Taiwan’s Executive Yuan has introduced a series of amendments to existing laws to curb the spread of disinformation from across the Taiwan Strait.
Among them, a draft addendum to the Radio and Television Act stipulates that operators of news outlets and radio and television stations are responsible for producing evidence to corroborate their claims and assertions, especially when it comes to key politicians and the military.
If, after an investigation of a report by the island’s radio and TV watchdog it is found that media outlets have failed to do so, this will result in a fine of up to NT$1 million (US$32,400), according to the Central News Agency.

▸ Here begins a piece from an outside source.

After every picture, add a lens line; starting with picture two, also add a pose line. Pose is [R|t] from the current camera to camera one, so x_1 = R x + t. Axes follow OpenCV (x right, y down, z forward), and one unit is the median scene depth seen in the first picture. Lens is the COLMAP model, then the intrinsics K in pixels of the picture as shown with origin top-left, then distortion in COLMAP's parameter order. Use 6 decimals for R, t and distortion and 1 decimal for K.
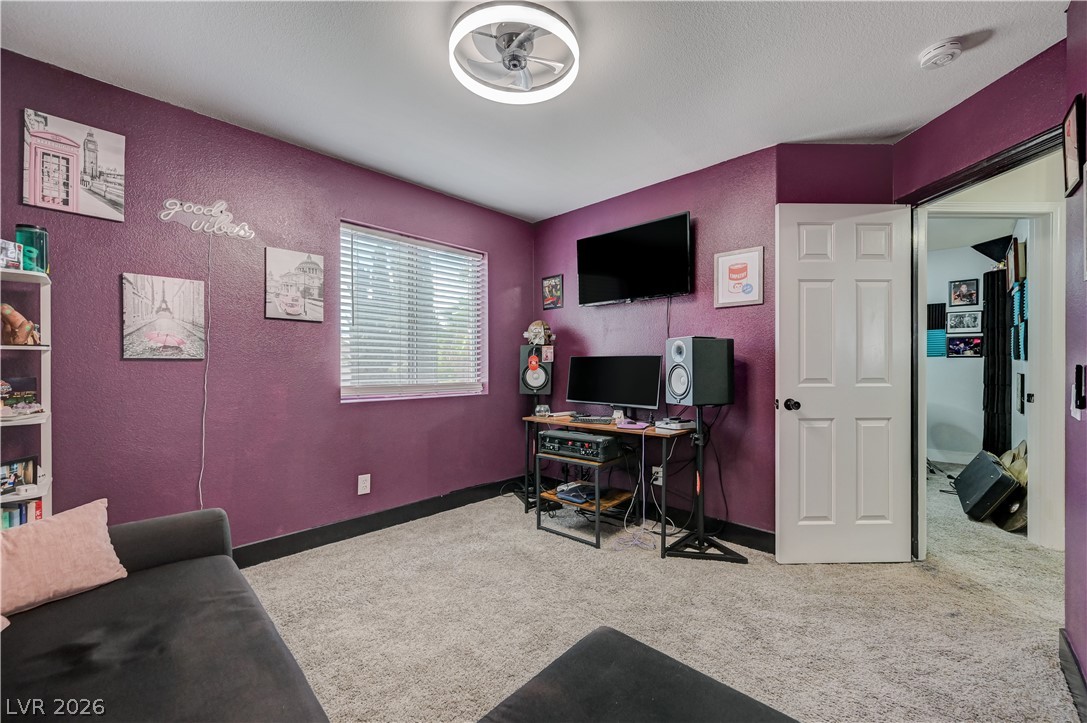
lens RADIAL K [[434.5, 0, 547.8], [0, 434.5, 363.7], [0, 0, 1]] dist [-0.000215, 0.000101]
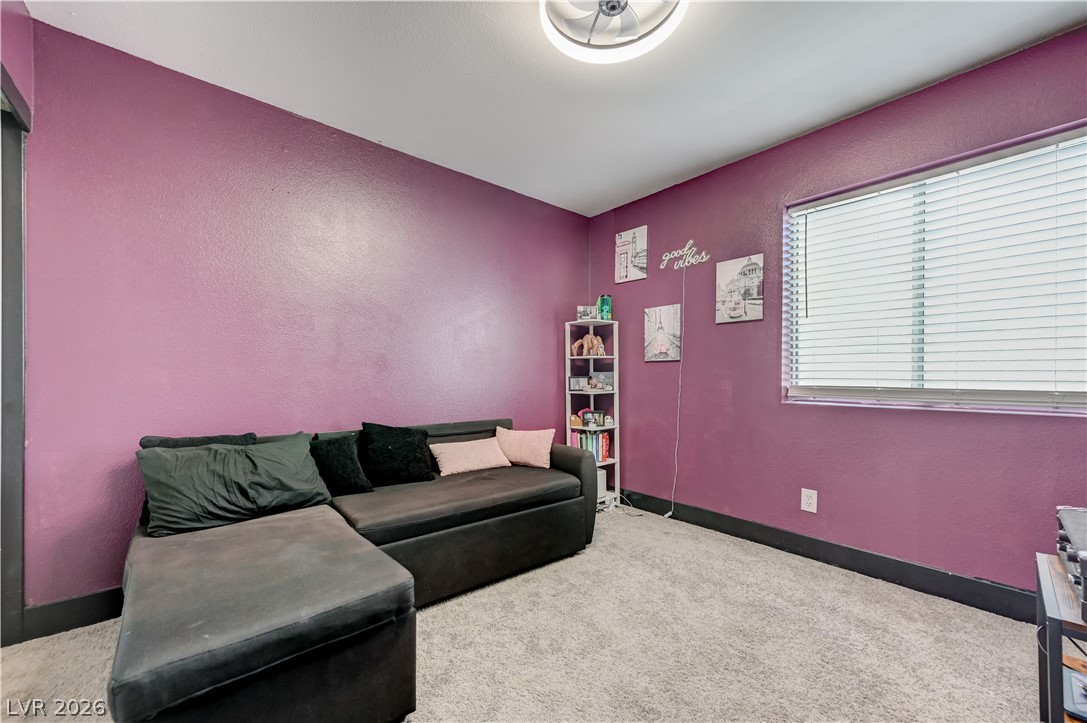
lens RADIAL K [[434.5, 0, 548.8], [0, 434.5, 369.9], [0, 0, 1]] dist [-0.000215, 0.000101]
pose [[-0.114090, -0.007171, -0.993445, 0.623735], [0.007758, 0.999937, -0.008109, 0.027414], [0.993440, -0.008632, -0.114027, 0.742452]]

It is also said the island’s legislature will likely give its backing to a digital communications bill amendment tabled by the government. This will require operators of online bulletins and social networking apps to remove false information within 24 hours of receiving formal notice from the government. Failure to do so will lead to a fine.

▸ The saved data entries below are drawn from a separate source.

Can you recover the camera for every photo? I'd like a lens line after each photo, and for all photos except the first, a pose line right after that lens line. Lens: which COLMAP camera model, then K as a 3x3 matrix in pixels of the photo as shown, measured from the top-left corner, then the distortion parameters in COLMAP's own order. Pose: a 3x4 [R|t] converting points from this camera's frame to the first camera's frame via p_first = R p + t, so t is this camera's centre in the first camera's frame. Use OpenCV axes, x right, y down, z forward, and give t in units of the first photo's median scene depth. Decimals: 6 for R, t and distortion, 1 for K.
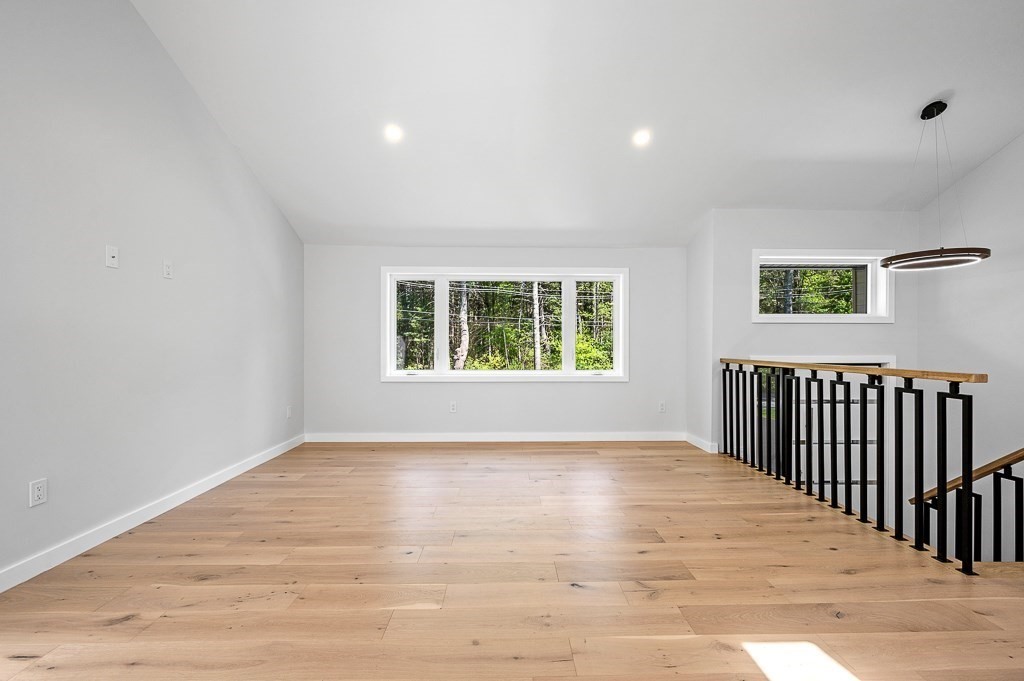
lens RADIAL K [[429.7, 0, 511.4], [0, 429.7, 345.2], [0, 0, 1]] dist [0.004407, 0.000416]
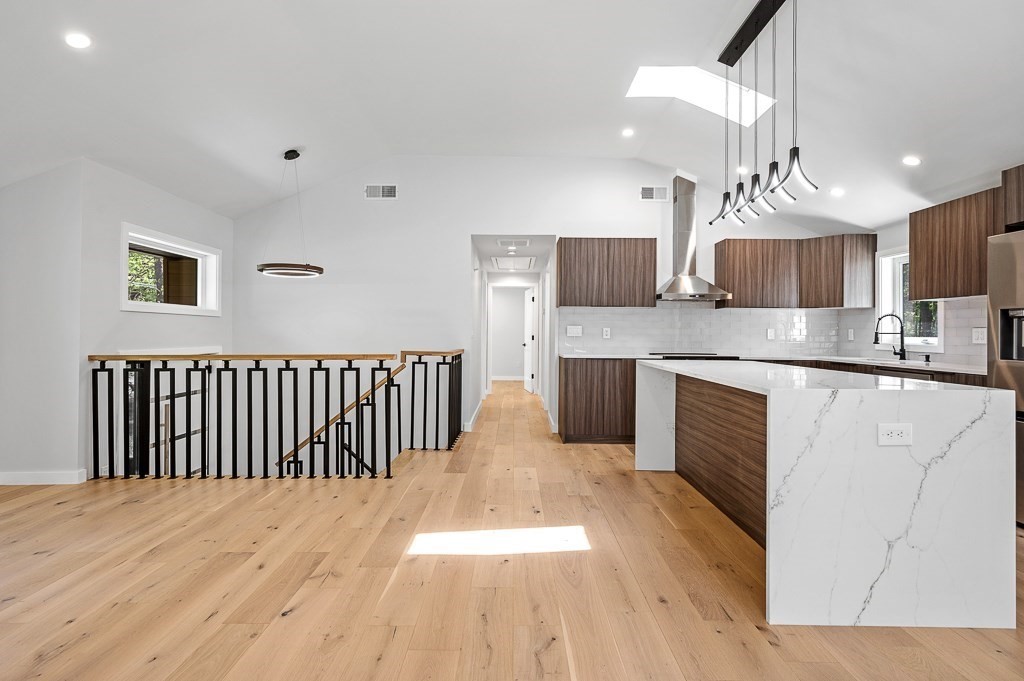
lens RADIAL K [[511.6, 0, 511.7], [0, 511.6, 334.3], [0, 0, 1]] dist [-0.001075, -0.000138]
pose [[0.020843, -0.000146, 0.999783, -0.398676], [0.002283, 0.999997, 0.000098, -0.004611], [-0.999780, 0.002280, 0.020844, 0.233273]]
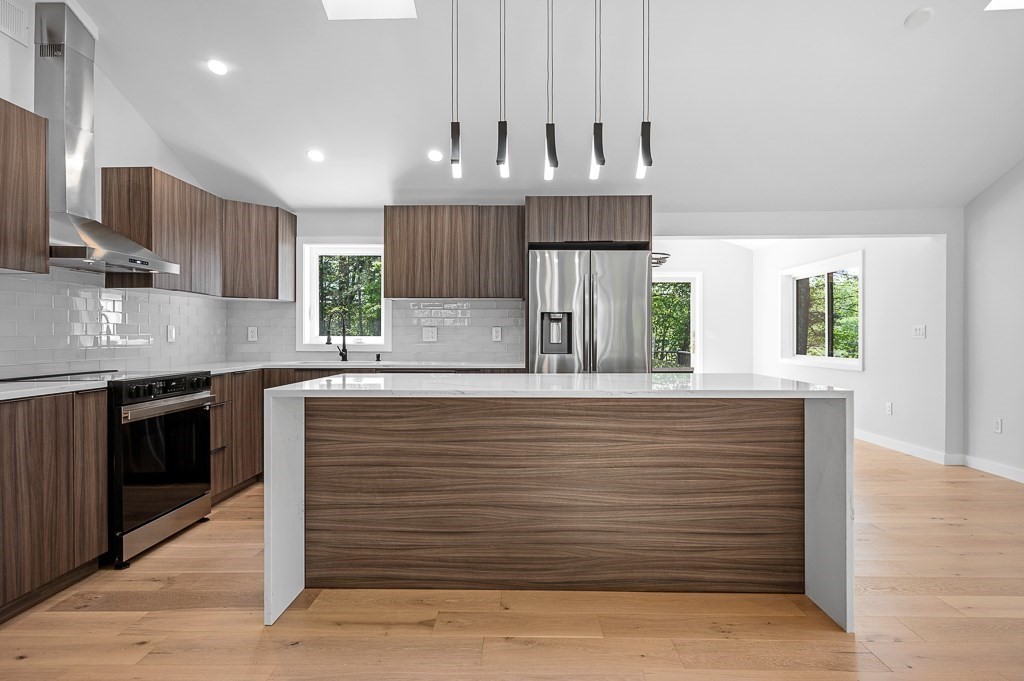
lens RADIAL K [[557.5, 0, 513.7], [0, 557.5, 335.5], [0, 0, 1]] dist [0.001434, -0.000054]
pose [[-0.999494, 0.002002, 0.031752, 0.344365], [0.002307, 0.999952, 0.009553, -0.007770], [-0.031731, 0.009622, -0.999450, 0.503483]]
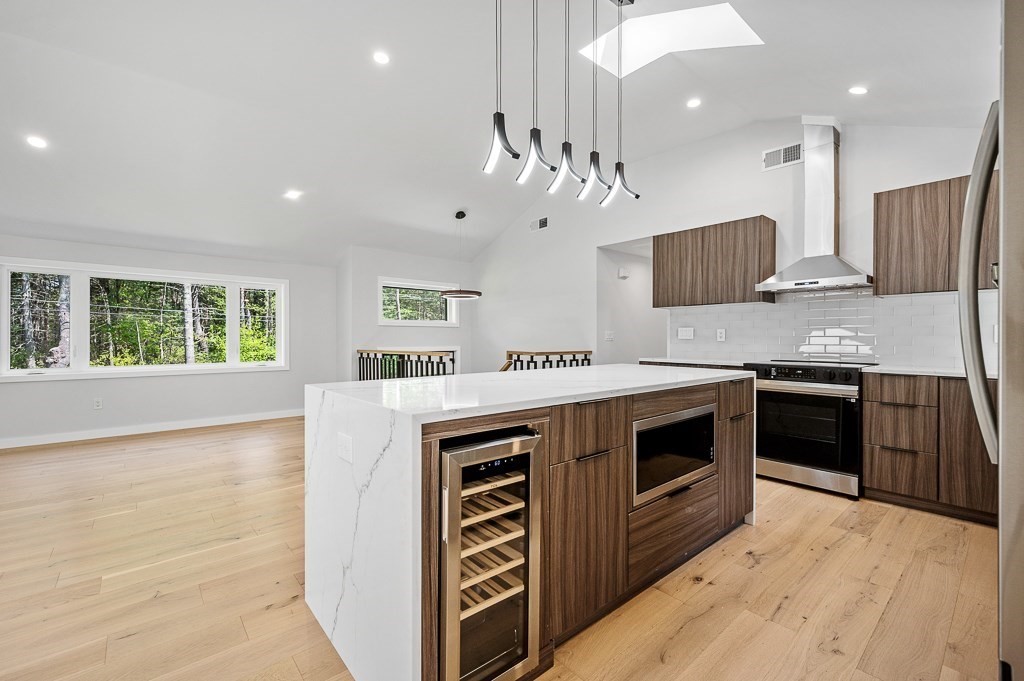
lens RADIAL K [[435.2, 0, 512.0], [0, 435.2, 340.5], [0, 0, 1]] dist [0.000704, 0.000013]
pose [[0.764446, -0.003866, 0.644677, -0.056064], [0.005618, 0.999984, -0.000665, 0.003387], [-0.644664, 0.004130, 0.764455, -0.439844]]
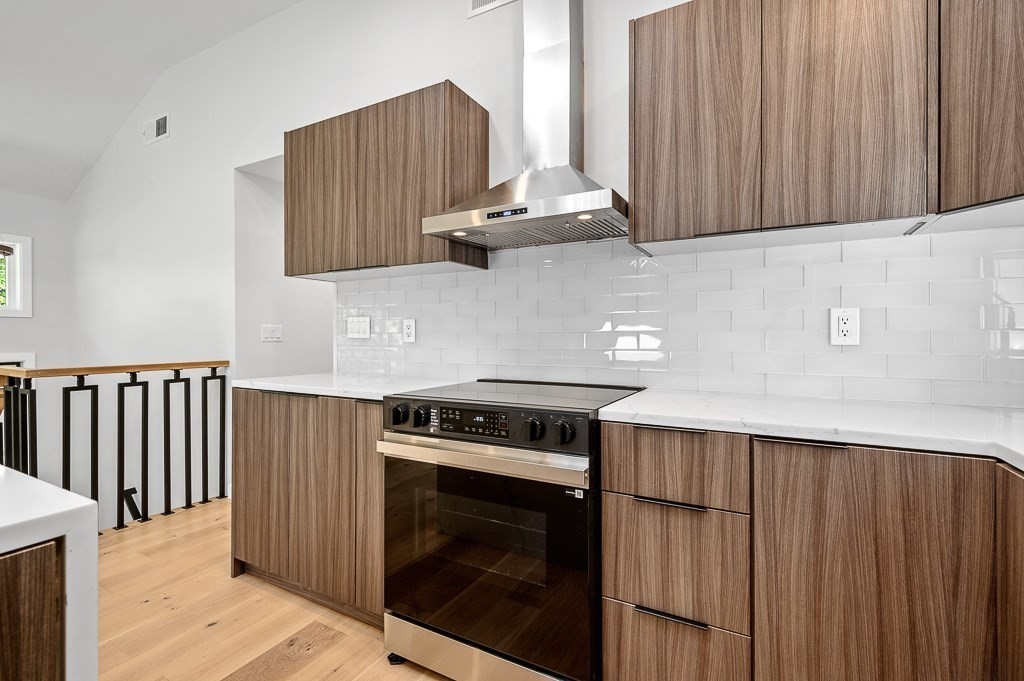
lens RADIAL K [[462.5, 0, 513.2], [0, 462.5, 336.4], [0, 0, 1]] dist [0.002631, 0.000250]
pose [[0.487191, -0.002546, 0.873292, 0.526017], [0.010119, 0.999945, -0.002730, 0.002224], [-0.873237, 0.010167, 0.487190, -0.366918]]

Yet a related draft was met with strong objections from the Asia Internet Coalition this week, with the Taiwan branches of Facebook, Google, Line and LinkedIn impugning the motives of the amendment. They say sporadic false information or untrue reports should not be dealt with in any way that may undermine the freedom of speech.
In an open letter to Taiwanese Premier William Lai and the legislature, the coalition demand that the Executive Yuan withdraw the bill for revisions.
But Lai stressed the government’s resolve to combat a “disinformation war” waged by China through technology and new legislation.
Freedom of speech formed the bedrock of Taiwan’s democracy, but if unregulated, the Internet and social media would further exacerbate the spread of disinformation, Lai said.
The island was inundated with “fake news” throughout 2018, with much of it originating from China, according to Taiwanese cybersecurity agents who trace the IP sources of dubious or fabricated allegations against Taiwanese leaders.
In one extreme case, unsubstantiated reports in September about Chinese diplomats in Osaka helping evacuate stranded Taiwanese tourists during the passage of Supertyphoon Jebi were blamed for the suicide of a top Taiwanese envoy posted to the Japanese city.
Meanwhile, an amendment to the Disaster Prevention and Protection Act also recommends heavier fines for those spreading false information about disasters as well as a custodial term of up to 10 years.
In addition, a proposed addendum to the Nuclear Emergency Response Act seeks to penalize those who spread disinformation about nuclear accidents.